Taskforce Burgenland fordert: Bund muss Regelungslücken bei Asbest schließen

Beprobung der Steinbrüche wurde diese Woche abgeschlossen – die Auswertung der Gesteinsproben dauert rund vier Wochen

DIE TASKFORCE SPRICHT SICH MIT NACHDRUCK FÜR EINE KLARE GESETZLICHE REGELUNG IM UMGANG MIT NATÜRLICH VORKOMMENDEM ASBESTHALTIGEM GESTEIN AUS UND FORDERT DEN BUND AUF, EINE BESTEHENDE GESETZESLÜCKE RASCH ZU SCHLIESSEN UND KLARHEIT FÜR DIE BEVÖLKERUNG UND DIE POLITIK ZU SCHAFFEN. „DERZEIT FEHLT IN ÖSTERREICH EINE AUSDRÜCKLICHE GESETZLICHE BESTIMMUNG, DIE DIE GEWINNUNG UND DAS INVERKEHRBRINGEN NATÜRLICH VORKOMMENDER MATERIALIEN – ETWA GESTEIN AUS STEINBRÜCHEN – AN EINEN VERBINDLICHEN GRENZWERT KNÜPFT“, SO MAG. ANDREAS TEMMEL, JURIST UND VERTRETER DER LANDESVERWALTUNG IN DER TASKFORCE. DAMIT SEI DAS INVERKEHRBRINGEN SOLCHER MATERIALIEN RECHTLICH NICHT EINDEUTIG UNTERSAGT. DIE MITGLIEDER DER TASKFORCE FORDERN EINHELLIG: „DIE BUNDESREGIERUNG MUSS DIESE REGELUNGSLÜCKE BEI ASBEST DRINGEND SCHLIESSEN.“ IM BURGENLAND WURDE DIE BEPROBUNG DER VIER BETROFFENEN STEINBRÜCHE GESTERN, FREITAG, ABGESCHLOSSEN. DIE AUSWERTUNG DER GESTEINSPROBEN DAUERT RUND VIER WOCHEN. ERSTE ERGEBNISSE DER LUFTMESSUNGEN AUSSERHALB DER STEINBRÜCHE KÖNNEN VORAUSSICHTLICH ENDE NÄCHSTER WOCHE PRÄSENTIERT WERDEN.

Seit 1990 ist das Inverkehrbringen asbesthaltiger Materialien verboten, allerdings ausschließlich dann, wenn die Asbestfasern absichtlich zugesetzt wurden. Das Chemikaliengesetz sowie die dazugehörige Verbotsverordnung beziehen sich ausschließlich auf Produkte mit bewusst beigemengtem Asbest. Natürlich vorkommender Asbest in Gestein fällt nicht unter diese Regelungen. Diese Rechtsauffassung wird auch vom zuständigen Bundesministerium für Land- und Forstwirtschaft, Klima- und Umweltschutz, Regionen und Wasserwirtschaft (BMLUK) bestätigt.

Aus Sicht der Taskforce handelt es sich dabei um eine relevante regulatorische Lücke, die dringend auf Bundesebene geschlossen werden muss. Der bestehende rechtliche Graubereich, wie ihn auch das Umweltbundesamt sieht, kann ausschließlich durch bundesgesetzliche Maßnahmen bereinigt werden.

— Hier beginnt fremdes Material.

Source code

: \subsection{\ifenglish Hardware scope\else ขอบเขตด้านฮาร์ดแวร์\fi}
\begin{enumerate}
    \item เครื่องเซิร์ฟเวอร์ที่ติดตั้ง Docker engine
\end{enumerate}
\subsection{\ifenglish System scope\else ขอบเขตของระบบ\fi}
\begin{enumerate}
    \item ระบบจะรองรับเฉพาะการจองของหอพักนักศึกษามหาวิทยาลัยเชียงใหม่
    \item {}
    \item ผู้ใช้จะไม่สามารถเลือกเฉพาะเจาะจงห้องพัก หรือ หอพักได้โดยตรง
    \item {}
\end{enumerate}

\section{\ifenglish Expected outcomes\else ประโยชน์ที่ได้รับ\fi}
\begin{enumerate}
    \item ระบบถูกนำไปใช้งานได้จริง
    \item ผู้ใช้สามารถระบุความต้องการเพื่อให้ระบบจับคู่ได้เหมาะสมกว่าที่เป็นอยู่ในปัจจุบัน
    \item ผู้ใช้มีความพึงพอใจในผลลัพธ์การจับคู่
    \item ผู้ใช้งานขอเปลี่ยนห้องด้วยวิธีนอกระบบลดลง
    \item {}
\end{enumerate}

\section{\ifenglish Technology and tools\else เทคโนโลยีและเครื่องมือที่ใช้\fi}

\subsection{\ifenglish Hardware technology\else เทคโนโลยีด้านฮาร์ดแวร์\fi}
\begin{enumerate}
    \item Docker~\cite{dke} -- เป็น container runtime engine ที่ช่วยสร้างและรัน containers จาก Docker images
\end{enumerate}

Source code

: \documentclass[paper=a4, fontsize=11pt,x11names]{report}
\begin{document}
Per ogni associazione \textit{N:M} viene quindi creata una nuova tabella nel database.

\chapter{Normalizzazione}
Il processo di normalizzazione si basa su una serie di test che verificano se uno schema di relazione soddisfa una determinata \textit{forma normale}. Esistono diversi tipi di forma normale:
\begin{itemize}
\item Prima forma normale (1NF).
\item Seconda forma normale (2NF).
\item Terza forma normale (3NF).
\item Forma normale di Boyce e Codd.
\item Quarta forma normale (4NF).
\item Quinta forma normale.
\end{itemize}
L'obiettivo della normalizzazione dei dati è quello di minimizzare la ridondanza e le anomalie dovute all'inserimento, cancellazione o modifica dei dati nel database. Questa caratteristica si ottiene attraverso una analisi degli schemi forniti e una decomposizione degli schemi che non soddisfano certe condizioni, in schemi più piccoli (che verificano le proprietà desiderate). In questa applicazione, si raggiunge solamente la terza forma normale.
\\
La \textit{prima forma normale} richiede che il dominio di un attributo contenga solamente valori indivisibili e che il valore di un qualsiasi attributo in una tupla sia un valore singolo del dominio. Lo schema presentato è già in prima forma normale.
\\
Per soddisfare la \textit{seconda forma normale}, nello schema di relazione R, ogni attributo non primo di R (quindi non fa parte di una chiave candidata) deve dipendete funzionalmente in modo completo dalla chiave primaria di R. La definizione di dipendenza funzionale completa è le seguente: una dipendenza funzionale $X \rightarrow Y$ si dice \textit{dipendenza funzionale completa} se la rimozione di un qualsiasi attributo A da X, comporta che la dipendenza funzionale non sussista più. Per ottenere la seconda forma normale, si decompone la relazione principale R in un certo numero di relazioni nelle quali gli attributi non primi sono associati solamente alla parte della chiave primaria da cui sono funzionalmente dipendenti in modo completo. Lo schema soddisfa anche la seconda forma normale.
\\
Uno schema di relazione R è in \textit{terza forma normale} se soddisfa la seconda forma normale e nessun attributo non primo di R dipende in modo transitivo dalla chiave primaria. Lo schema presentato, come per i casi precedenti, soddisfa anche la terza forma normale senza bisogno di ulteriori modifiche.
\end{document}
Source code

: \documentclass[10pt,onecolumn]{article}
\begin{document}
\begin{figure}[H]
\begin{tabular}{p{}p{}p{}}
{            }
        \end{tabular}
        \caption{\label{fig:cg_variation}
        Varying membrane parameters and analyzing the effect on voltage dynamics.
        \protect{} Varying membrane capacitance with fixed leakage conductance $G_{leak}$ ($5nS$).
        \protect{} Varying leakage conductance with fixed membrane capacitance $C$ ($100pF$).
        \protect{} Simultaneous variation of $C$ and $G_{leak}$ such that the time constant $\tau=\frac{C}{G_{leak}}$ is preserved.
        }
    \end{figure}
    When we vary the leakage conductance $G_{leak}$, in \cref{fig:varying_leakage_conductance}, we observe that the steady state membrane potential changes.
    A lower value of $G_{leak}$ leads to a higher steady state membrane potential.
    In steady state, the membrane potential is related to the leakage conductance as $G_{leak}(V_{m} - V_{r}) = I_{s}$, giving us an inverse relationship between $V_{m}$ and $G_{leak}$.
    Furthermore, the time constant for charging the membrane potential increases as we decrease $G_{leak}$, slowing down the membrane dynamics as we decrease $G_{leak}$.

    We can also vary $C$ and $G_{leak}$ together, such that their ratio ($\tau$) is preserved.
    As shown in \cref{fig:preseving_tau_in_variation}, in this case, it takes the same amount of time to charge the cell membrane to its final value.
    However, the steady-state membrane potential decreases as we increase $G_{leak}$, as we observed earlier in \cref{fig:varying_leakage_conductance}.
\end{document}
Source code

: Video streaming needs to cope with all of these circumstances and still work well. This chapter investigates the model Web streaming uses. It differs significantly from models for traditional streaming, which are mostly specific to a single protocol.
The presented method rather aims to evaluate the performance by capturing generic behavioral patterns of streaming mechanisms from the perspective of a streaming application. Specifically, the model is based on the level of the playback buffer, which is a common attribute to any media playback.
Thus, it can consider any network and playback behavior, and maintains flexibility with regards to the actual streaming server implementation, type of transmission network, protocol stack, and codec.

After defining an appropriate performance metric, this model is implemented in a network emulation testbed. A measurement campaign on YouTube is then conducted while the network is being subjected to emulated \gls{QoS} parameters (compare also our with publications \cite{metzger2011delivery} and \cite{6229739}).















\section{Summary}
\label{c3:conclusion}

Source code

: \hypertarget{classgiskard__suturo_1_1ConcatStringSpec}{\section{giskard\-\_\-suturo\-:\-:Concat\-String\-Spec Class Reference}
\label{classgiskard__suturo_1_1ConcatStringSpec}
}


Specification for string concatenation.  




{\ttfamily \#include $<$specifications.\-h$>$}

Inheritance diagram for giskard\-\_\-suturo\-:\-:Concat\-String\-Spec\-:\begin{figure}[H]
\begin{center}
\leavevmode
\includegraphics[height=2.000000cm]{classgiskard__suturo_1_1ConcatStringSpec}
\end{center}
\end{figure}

Auch auf europäischer Ebene sind derartige Materialien derzeit nicht von einschlägigen Beschränkungen erfasst. Dass eine Regelung möglich ist, zeigt Deutschland, wo in der dortigen Gefahrstoffverordnung diese Materie klar geregelt ist.